PARTICIPANTS/MATERIALS, SETTING, METHODS: Searches of Cochrane Library, Medline, Embase, CINAHL Plus and Maternity and Infant Care databases were conducted in December 2011 to identify randomized and non-randomized studies that compared the subsequent fertility outcomes after a Caesarean section and after a vaginal delivery. Eighteen cohort studies including 591 850 women matched the inclusion criteria. Risk of bias was assessed by the Newcastle-Ottawa scale (NOS). Data extraction was done independently by two reviewers. The meta-analysis was based on a random-effects model. Subgroup analyses were performed to assess whether the estimated effect was influenced by parity, risk adjustment, maternal choice, cohort period, and study quality and size.
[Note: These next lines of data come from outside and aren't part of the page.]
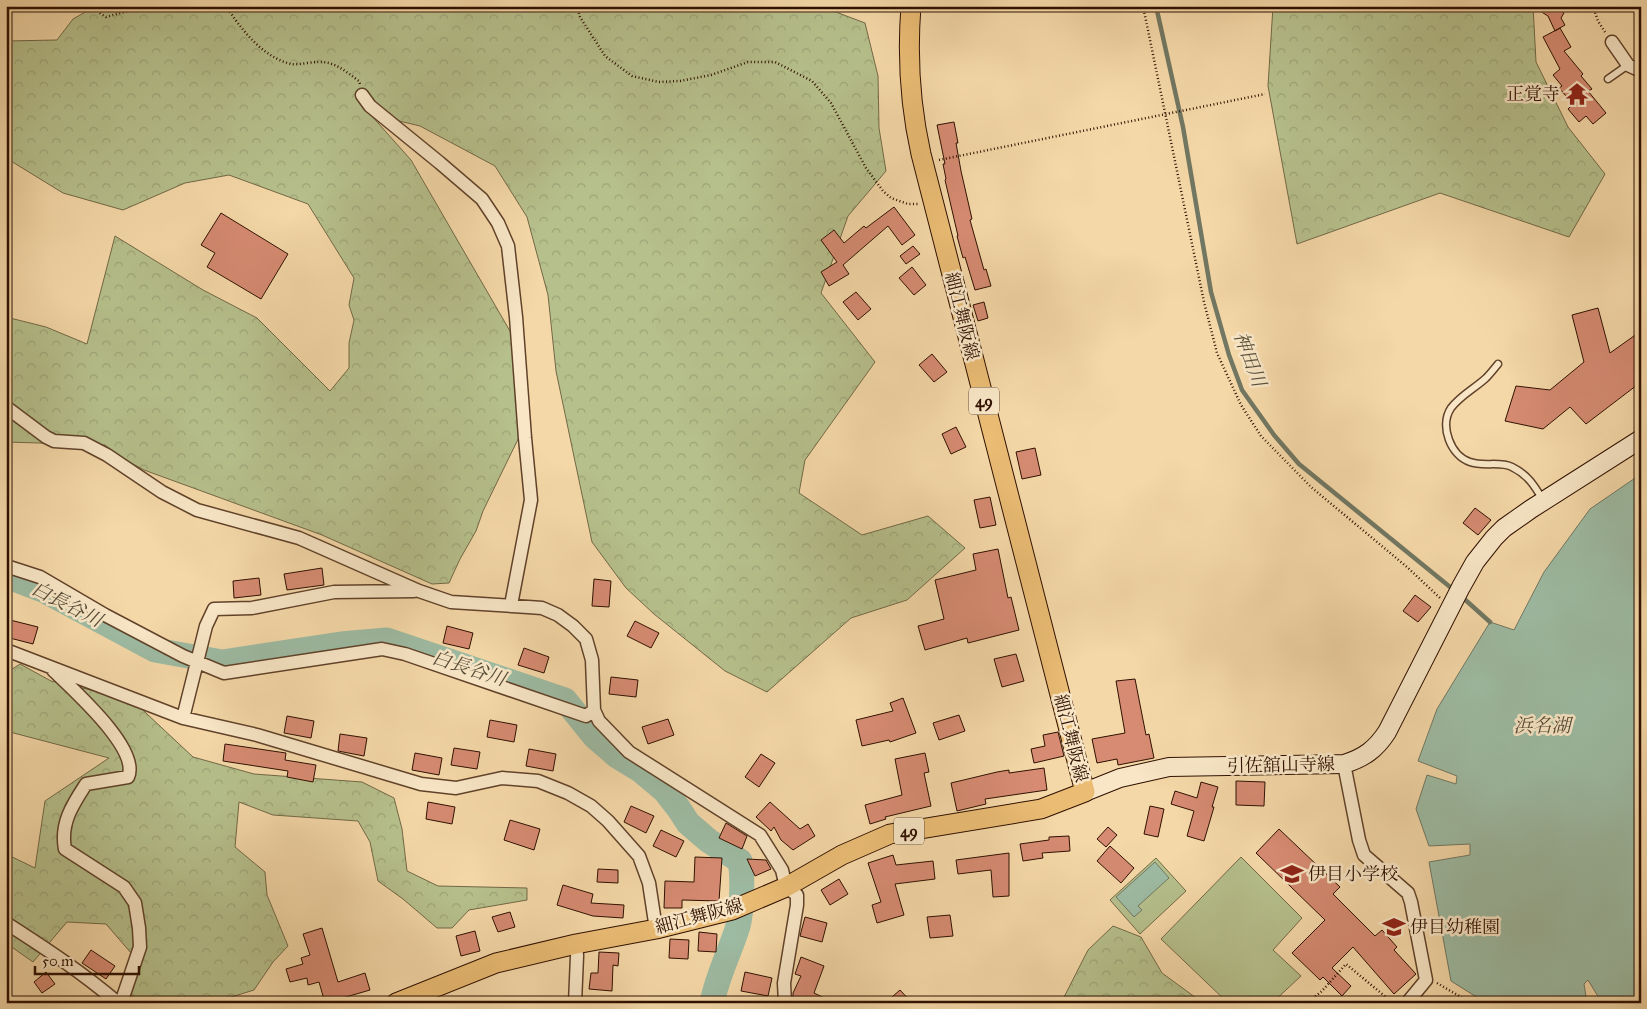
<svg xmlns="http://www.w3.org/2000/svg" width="1647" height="1009" viewBox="0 0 1647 1009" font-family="'IM FELL Great Primer','Noto Serif JP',serif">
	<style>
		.green { fill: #b6c08c; stroke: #726846 }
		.forest { fill: url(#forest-crowns); stroke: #726846 }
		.water { fill: #9dbba3; stroke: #717762 }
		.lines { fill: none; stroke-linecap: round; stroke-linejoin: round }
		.stream { stroke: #717762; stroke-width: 4.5 }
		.river { stroke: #9dbba3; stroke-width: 25 }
		.building { fill: #d68b72; stroke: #2f1000 }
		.service-casing { stroke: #60422a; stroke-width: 9 }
		.minor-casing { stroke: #60422a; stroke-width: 15 }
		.secondary-casing { stroke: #2f1000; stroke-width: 20 }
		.primary-casing { stroke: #2f1000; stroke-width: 21 }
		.path { stroke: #2f1000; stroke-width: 2.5; stroke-dasharray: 1 2.5; stroke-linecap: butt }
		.service { stroke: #f8e6c6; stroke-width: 6 }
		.minor { stroke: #f8e6c6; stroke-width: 12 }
		.secondary { stroke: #f8e6c6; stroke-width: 18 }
		.primary { stroke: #eabc74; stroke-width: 19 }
		.labels { text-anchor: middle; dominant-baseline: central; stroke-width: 5; stroke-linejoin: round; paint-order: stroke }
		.shield { fill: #f8e6c6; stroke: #6b503b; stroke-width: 1 }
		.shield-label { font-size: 16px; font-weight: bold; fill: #2f1000 }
		.poi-label { font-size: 18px; fill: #2f1000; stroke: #f8e6c6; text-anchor: start }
		.street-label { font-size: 18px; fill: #2f1000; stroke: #f8e6c6 }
		.water-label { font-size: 19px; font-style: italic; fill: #564c39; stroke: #f8e6c6 }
	</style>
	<defs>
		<pattern id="forest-crowns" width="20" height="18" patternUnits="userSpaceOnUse" patternTransform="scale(1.25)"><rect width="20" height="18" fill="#b6c08c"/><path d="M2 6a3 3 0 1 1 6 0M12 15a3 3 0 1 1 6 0" fill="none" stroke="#9da477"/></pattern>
	</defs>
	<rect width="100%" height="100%" fill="#f5d8a8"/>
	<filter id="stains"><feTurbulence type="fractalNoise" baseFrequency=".004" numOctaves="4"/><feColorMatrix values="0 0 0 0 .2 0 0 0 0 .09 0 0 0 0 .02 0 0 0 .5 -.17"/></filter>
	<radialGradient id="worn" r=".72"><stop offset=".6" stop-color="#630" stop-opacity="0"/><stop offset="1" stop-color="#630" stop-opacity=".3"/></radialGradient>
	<!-- green -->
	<path class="green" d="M 1241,857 L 1302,918 L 1273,950 L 1301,976 L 1272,1003 L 1228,1003 L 1161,939 Z
		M 1156,858 L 1186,891 L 1140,934 L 1110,900 Z"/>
	<!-- forest -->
	<path class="forest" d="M 96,6 L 820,6 L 865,23 L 878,76 L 879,128 L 886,171 L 848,216 L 821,293 L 875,362 L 805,460 L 799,493 L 862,535 L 928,516 L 965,548 L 907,600 L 851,618 L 767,692 L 725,671 L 654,614 L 626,588 L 592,542 L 556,371 L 548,295 L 527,217 L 495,166 L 420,126 L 370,114 L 411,160 L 514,338 L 523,429 L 483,511 L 476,531 L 460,559 L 449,583 L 432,584 L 322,535 L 144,470 L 118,456 L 105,445 L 6,442 L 6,317 L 46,327 L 87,344 L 115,236 L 203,290 L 257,318 L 330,391 L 349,368 L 349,343 L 354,320 L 349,305 L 354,278 L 308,204 L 229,175 L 185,183 L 123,210 L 63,193 L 6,158 L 6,41 L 57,40 L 73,19 Z
		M 1273,6 L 1533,6 L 1536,62 L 1568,127 L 1605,174 L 1569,237 L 1440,193 L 1297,244 L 1268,86 Z
		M 20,664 L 51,681 L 131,699 L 193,757 L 254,774 L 362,782 L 394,798 L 402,829 L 407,871 L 438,886 L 527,888 L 527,900 L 469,910 L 452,928 L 437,928 L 403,899 L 378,881 L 370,842 L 358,821 L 273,815 L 239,802 L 235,847 L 265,872 L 267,895 L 288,946 L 273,962 L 254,990 L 212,1003 L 140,1003 L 122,986 L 131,953 L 106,924 L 67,922 L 33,962 L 6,943 L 6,854 L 35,868 L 45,801 L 109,758 L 6,731 L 6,673 Z
		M 1113,926 L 1141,937 L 1162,973 L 1203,1003 L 1061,1003 L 1088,950 Z"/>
	<!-- water -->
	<path class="water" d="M 1641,474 L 1641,1003 L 1602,1003 L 1588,980 L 1584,984 L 1587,1003 L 1486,1003 L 1451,981 L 1429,862 L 1470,855 L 1470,844 L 1429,846 L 1416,809 L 1427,775 L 1456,784 L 1457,776 L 1418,761 L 1437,709 L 1490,622 L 1514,630 L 1544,572 L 1590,509 Z
		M 1155,862 L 1169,878 L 1138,906 L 1142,910 L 1134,917 L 1116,897 Z"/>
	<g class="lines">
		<!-- stream -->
		<path class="stream" d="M 1156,6 L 1183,127 L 1211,292 L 1229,355 L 1242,390 L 1274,435 L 1299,464 L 1455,591
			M 1461,596 L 1490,622"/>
		<!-- river -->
		<path class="river" d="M 6,576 L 43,590 L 155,650 L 222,662 L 341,644 L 387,640 L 565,700 L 594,736 L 617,756 L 640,770 L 665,791 L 679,809 L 688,823 L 709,841 L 740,861 C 743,875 742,912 738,926 C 730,952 717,976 712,1003"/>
	</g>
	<!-- building -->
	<path class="building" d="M 1532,6 L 1554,6 L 1564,13 L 1561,18 L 1565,25 L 1555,31 L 1548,16 Z
		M 1560,28 L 1571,47 L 1564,51 L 1583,74 L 1581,76 L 1592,89 L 1588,91 L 1606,113 L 1593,124 L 1586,116 L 1579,122 L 1568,109 L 1573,104 L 1559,88 L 1562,86 L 1553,75 L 1560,69 L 1543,37 Z
		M 954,122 L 958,143 L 956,143 L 961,171 L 972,219 L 970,220 L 984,270 L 986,269 L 991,286 L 975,290 L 965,257 L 963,258 L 957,236 L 958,236 L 945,180 L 946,179 L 943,164 L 945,164 L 937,125 Z
		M 894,207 L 915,235 L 902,245 L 888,226 L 843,265 L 849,274 L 829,286 L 821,272 L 837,262 L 821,240 L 834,230 L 844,243 L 864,226 L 866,228 Z
		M 221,213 L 288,254 L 261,299 L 207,267 L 215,253 L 201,245 Z
		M 913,246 L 920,254 L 906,264 L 900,256 Z
		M 912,267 L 926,285 L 914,295 L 899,278 Z
		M 856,292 L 871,309 L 858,320 L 843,302 Z
		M 984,302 L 988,318 L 978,321 L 973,305 Z
		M 1598,308 L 1610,353 L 1641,331 L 1641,382 L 1586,424 L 1570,407 L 1543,429 L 1505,421 L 1516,386 L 1550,390 L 1584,362 L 1572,315 Z
		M 932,354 L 947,372 L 934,382 L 919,365 Z
		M 956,427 L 966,447 L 951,454 L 942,434 Z
		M 1035,448 L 1041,475 L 1022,479 L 1016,452 Z
		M 990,497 L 996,525 L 980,528 L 974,500 Z
		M 1475,508 L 1491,520 L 1478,535 L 1463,523 Z
		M 998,549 L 1008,598 L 1011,597 L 1019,630 L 968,643 L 967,638 L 925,650 L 918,626 L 944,619 L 935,580 L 976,570 L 973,554 Z
		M 322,568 L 324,585 L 287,590 L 284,574 Z
		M 259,578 L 261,595 L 234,598 L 233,581 Z
		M 594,579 L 611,581 L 609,607 L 592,606 Z
		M 1415,595 L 1431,607 L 1418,622 L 1403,611 Z
		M 6,619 L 38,627 L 33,644 L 6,637 Z
		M 635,621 L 659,633 L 651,648 L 627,636 Z
		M 447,626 L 473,633 L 469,649 L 443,643 Z
		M 524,648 L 549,657 L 544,673 L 518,665 Z
		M 1016,654 L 1024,681 L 1002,687 L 994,659 Z
		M 611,677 L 638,680 L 636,697 L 609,694 Z
		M 1135,679 L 1146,735 L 1149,734 L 1154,758 L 1118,765 L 1117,759 L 1097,763 L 1092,739 L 1125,733 L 1116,681 Z
		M 903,698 L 916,733 L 890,742 L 889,740 L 862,746 L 856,720 L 893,711 L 890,703 Z
		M 959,715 L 965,731 L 939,740 L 933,723 Z
		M 287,716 L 314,721 L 311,738 L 284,733 Z
		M 668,719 L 674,735 L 648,744 L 642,727 Z
		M 490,720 L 517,725 L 514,742 L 487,737 Z
		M 1058,732 L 1064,756 L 1034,763 L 1031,749 L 1045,746 L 1043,735 Z
		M 340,734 L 367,738 L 364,756 L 338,751 Z
		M 225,744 L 286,753 L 285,760 L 316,765 L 313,782 L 287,777 L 288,771 L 223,761 Z
		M 454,748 L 480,752 L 477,769 L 451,765 Z
		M 529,749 L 556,754 L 553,771 L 526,766 Z
		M 415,753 L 442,758 L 439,775 L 412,770 Z
		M 925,753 L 929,772 L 924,773 L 931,806 L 885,817 L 886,819 L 870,824 L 865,805 L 902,795 L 895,759 Z
		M 761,754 L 775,763 L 759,787 L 745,777 Z
		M 1044,768 L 1047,790 L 985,799 L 986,804 L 957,811 L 951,783 L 997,772 L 1009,770 L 1009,773 Z
		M 1236,781 L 1265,782 L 1264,806 L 1236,805 Z
		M 1201,782 L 1218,787 L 1212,807 L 1214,807 L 1204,841 L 1187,836 L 1194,811 L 1171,804 L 1175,791 L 1197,798 Z
		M 428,802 L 455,807 L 452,824 L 426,819 Z
		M 770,802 L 800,829 L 808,824 L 815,836 L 793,850 L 781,840 L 774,827 L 771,831 L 756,817 Z
		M 631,806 L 654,816 L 646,833 L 624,822 Z
		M 1150,806 L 1164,809 L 1158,837 L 1144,834 Z
		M 510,820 L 540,829 L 534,850 L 504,840 Z
		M 726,823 L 747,836 L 742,849 L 719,838 Z
		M 1108,827 L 1117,835 L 1106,847 L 1097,839 Z
		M 1279,829 L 1340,887 L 1333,894 L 1375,936 L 1382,930 L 1397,947 L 1394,950 L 1416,974 L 1394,994 L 1353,947 L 1332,968 L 1351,986 L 1342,996 L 1323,977 L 1320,980 L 1292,953 L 1325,920 L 1256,853 Z
		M 661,830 L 684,841 L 676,857 L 653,846 Z
		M 1069,836 L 1070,851 L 1042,853 L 1043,858 L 1023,861 L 1020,844 L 1049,840 L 1049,837 Z
		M 1110,846 L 1134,868 L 1121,883 L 1097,861 Z
		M 1009,853 L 1009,896 L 993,897 L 991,870 L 958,874 L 956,860 Z
		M 893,855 L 896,865 L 933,861 L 935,879 L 895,884 L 904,915 L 877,923 L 872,905 L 881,902 L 868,863 Z
		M 695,857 L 722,858 L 719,901 L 682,900 L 682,908 L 664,908 L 665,881 L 694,882 Z
		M 747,859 L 766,860 L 771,869 L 755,876 Z
		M 598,869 L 618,870 L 618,883 L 597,882 Z
		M 839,879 L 848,894 L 830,905 L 821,890 Z
		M 563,885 L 593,894 L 591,903 L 624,905 L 623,918 L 593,916 L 557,905 Z
		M 510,912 L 515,927 L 498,932 L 492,917 Z
		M 950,915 L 953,936 L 930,938 L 927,917 Z
		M 805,917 L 827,923 L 822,942 L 800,936 Z
		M 322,928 L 338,982 L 365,973 L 370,990 L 325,1003 L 319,982 L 308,985 L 307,978 L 290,982 L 286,969 L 303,964 L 301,958 L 310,955 L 303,934 Z
		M 475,931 L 480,951 L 461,956 L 456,936 Z
		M 699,932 L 717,934 L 716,952 L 698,951 Z
		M 670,939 L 689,940 L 688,959 L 669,958 Z
		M 91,950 L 115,966 L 106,979 L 82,963 Z
		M 599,952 L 619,953 L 618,966 L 613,965 L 612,991 L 589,989 L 591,973 L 598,973 Z
		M 801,957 L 824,966 L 814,993 L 835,1003 L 793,1003 L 793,993 L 801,976 L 795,974 Z
		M 46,972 L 55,984 L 42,993 L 34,982 Z
		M 745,972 L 772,978 L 768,996 L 741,991 Z
		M 900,990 L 912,1003 L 885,1003 Z"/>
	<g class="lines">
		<defs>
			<path id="service" d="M 1608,79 L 1628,65
				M 1498,364 C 1494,369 1490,374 1486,378 C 1474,389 1461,395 1451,408 C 1439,426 1451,456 1470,462 C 1483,467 1500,461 1512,467 C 1528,475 1534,485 1543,500"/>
			<path id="minor" d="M 1612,42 L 1628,65 L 1641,71
				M 362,95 L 370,106 L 440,163 L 482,199 L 498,223 L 508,246 L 516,317 L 525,438 L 531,500 L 511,605
				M 6,407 L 46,437 L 54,441 L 84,443 L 107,455 L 162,492 L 197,510 L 299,538 L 419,591 L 451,602 L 528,607 L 542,608 L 558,615 L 573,626 L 586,639 L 592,660 L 594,710 L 599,721 L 629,752 L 760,835 L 782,870 L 786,887 L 797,895 L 797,905 L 784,983 L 785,1003
				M 6,566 L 40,577 L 105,615 L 183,656 L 224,673 L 382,649 L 405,654 L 586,716 L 594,710
				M 6,650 L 183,718 L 257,735 L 421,784 L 456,788 L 502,778 L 538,781 L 568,793 L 591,806 L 608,821 L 639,856 L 649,883 L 656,929
				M 53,670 C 71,688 141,749 128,777 L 86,784 C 73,804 60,823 65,849 L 124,887 L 135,903 L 139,928 L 140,947 L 121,1003
				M 183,718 L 206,626 L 214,609 L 252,608 L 334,592 L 414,591
				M 1344,764 L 1359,840 L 1364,855 L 1408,893 L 1411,902 L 1426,980 L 1407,1003
				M 6,923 C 45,948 83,973 118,1003
				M 575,1003 L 577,956 L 576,944"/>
			<path id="secondary" d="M 1085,792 L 1120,778 L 1169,767 L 1344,764 C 1364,758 1376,749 1387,732 L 1461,587 L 1475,562 L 1494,538 L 1504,528 L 1531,509 L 1641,439"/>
			<path id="primary" d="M 396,1003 L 496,963 L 576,944 L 656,929 L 732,910 L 786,887 L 842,855 L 890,834 L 1041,809 L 1085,792 L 921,154 C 910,105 907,57 911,6"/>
		</defs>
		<!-- service casing -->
		<use href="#service" class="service-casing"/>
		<!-- minor casing -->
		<use href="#minor" class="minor-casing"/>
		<!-- secondary casing -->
		<use href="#secondary" class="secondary-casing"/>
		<!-- primary casing -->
		<use href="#primary" class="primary-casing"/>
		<!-- path -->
		<path class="path" d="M 92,6 L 101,14 L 106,17 L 146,6
			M 226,6 C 241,29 262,57 291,64 C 299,65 310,62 318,62 C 335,61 346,72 359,81 L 360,84
			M 577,6 L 580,17 L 605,56 L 632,76 L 659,82 L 680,81 L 711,75 L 748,62 L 775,62 L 812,81 L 831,103 L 866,168 L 883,191 L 891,198 L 908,204 L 918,204
			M 1143,6 L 1204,302 L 1217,353 L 1241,405 L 1261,436 L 1311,487 L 1407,567 L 1440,598
			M 1593,6 L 1598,21 L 1605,32
			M 939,160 L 1265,94
			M 1437,983 L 1471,1003
			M 1307,1003 L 1322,991 L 1346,964 L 1393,1003"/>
		<!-- service -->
		<use href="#service" class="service"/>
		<!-- minor -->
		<use href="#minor" class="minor"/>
		<!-- secondary -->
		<use href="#secondary" class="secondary"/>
		<!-- primary -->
		<use href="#primary" class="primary"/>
	</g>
	<!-- icons -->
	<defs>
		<symbol id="temple-bare" viewBox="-9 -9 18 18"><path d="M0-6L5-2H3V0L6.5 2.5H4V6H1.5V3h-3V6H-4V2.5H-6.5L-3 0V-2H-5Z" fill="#8f2418" stroke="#f8e6c6" stroke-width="2.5" paint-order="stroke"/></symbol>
		<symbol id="school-bare" viewBox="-9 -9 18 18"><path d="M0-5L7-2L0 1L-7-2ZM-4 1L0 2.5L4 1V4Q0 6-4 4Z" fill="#8f2418" stroke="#f8e6c6" stroke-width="2.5" paint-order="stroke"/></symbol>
	</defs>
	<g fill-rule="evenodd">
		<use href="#temple-bare" x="1561" y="78" width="32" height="32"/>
		<use href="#school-bare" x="1276" y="858" width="32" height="32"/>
		<use href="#school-bare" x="1378" y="911" width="32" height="32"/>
	</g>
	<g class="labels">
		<!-- shield labels -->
		<g class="shield">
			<rect x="969" y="387.5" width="30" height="27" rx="4"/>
			<rect x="894" y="817.5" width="30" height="27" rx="4"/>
		</g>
		<g class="shield-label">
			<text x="984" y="401">49</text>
			<text x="909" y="831">49</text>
		</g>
		<!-- poi labels -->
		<g class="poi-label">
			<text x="1560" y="94" text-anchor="end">正覚寺</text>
			<text x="1308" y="874">伊目小学校</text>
			<text x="1410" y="927">伊目幼稚園</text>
		</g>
		<!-- street labels -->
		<g class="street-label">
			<text transform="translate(962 316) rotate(76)">細江舞阪線</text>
			<text transform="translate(1071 738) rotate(76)">細江舞阪線</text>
			<text transform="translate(1281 765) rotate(-1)">引佐舘山寺線</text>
			<text transform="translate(699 916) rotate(-15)">細江舞阪線</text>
		</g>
		<!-- water labels -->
		<g class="water-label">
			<text transform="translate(1250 359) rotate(69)">神田川</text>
			<text transform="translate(67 604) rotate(27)">白長谷川</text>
			<text transform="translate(469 668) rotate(18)">白長谷川</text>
			<text x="1542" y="725">浜名湖</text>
		</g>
	</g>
	<!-- margin -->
	<rect width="1647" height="1009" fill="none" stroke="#f5d8a8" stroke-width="25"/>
	<rect x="8" y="8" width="1632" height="994" fill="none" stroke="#2f1000" stroke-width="2.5"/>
	<rect x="12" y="12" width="1622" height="984" fill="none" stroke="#2f1000"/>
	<!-- scale -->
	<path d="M35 966v8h104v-8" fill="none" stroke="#2f1000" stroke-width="2.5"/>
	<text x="42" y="966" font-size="15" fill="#2f1000" stroke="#f8e6c6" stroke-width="4" paint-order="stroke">50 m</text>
	<rect width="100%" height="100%" filter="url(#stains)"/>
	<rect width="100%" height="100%" fill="url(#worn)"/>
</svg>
The impact of Caesarean section on subsequent pregnancies could be analysed in 10 studies and on subsequent births in 16 studies. A meta-analysis suggests that patients who had undergone a Caesarean section had a 9% lower subsequent pregnancy rate [risk ratio (RR) 0.91, 95% confidence interval (CI) (0.87, 0.95)] and 11% lower birth rate [RR 0.89, 95% CI (0.87, 0.92)], compared with patients who had delivered vaginally. Studies that controlled for maternal age or specifically analysed primary elective Caesarean section for breech delivery, and those that were least prone to bias according to the NOS reported smaller effects.
LIMITATIONS, REASONS FOR CAUTION: There is significant variation in the design and methods of included studies. Residual bias in the adjusted results is likely as no study was able to control for a number of important maternal characteristics, such as a history of infertility or maternal obesity.
Further research is needed to reduce the impact of selection bias by indication through creating more comparable patient groups and applying risk adjustment.
剖宫产是否会影响随后的生育能力?
大多数研究报告显示,与阴道分娩相比,剖宫产会降低生育能力。然而,设计更为严谨的研究显示影响较小,并且尚不确定这种关联是否具有因果关系。
1996 年发表的一项系统评价总结了 6 项研究,共纳入 85728 名女性,表明剖宫产会降低随后的生育能力。纳入的研究存在严重的方法学局限性。
研究设计、大小和持续时间:系统评价和荟萃分析比较了剖宫产妇女与阴道分娩妇女随后的生殖结局的队列研究。
参与者/材料、设置、方法:2011 年 12 月,对 Cochrane 图书馆、Medline、Embase、CINAHL Plus 和母婴护理数据库进行了检索,以确定比较剖宫产和阴道分娩后随后生育结局的随机和非随机研究。有 18 项队列研究符合纳入标准,共纳入 591850 名女性。使用纽卡斯尔-渥太华量表(NOS)评估偏倚风险。数据提取由两名独立评审员完成。荟萃分析基于随机效应模型。进行了亚组分析,以评估估计的效果是否受产次、风险调整、产妇选择、队列期以及研究质量和大小的影响。
有 10 项研究可以分析剖宫产对随后妊娠的影响,16 项研究可以分析剖宫产对随后分娩的影响。荟萃分析表明,与阴道分娩的患者相比,行剖宫产的患者随后妊娠率降低 9%[风险比(RR)0.91,95%置信区间(CI)(0.87,0.95)],出生率降低 11%[RR 0.89,95% CI(0.87,0.92)]。根据 NOS 报告,控制产妇年龄或专门分析臀位分娩的初次选择性剖宫产、以及受偏倚影响最小的研究报告的影响较小。
纳入研究的设计和方法存在很大差异。调整结果中仍存在显著偏差,因为没有研究能够控制许多重要的产妇特征,如不孕史或肥胖。
需要进一步研究通过创建更具可比性的患者群体和应用风险调整来减少指征选择偏倚的影响。